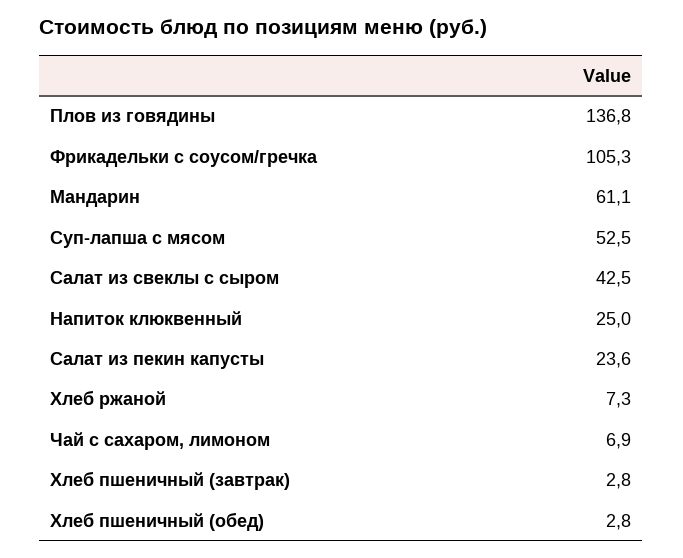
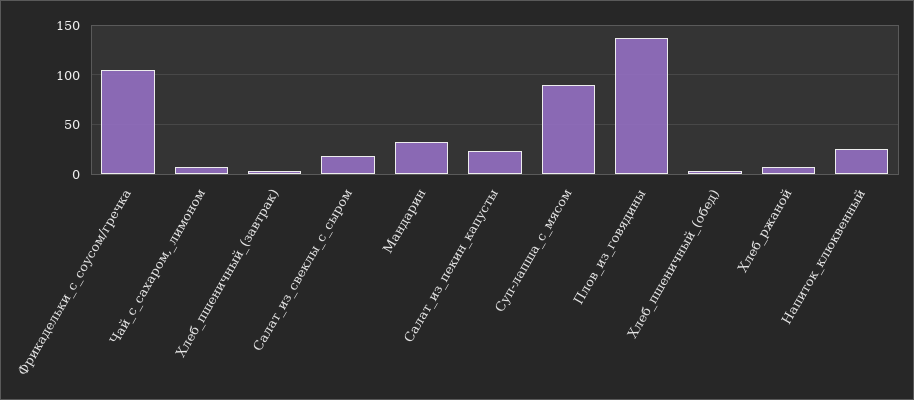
  {
    "Плов из говядины": 136.8,
    "Фрикадельки с соусом/гречка": 105.3,
-   "Мандарин": 61.1,
+   "Мандарин": 30,
-   "Суп-лапша с мясом": 52.5,
+   "Суп-лапша с мясом": 90,
-   "Салат из свеклы с сыром": 42.5,
+   "Салат из свеклы с сыром": 20,
    "Напиток клюквенный": 25,
    "Салат из пекин капусты": 23.6,
    "Хлеб ржаной": 7.3,
    "Чай с сахаром, лимоном": 6.9,
    "Хлеб пшеничный (завтрак)": 2.8,
    "Хлеб пшеничный (обед)": 2.8
  }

—————

● Exercise goal
Please give, as a single number with nothing added, the count of lines in the records that contain the word "Хлеб".

● Exercise response
3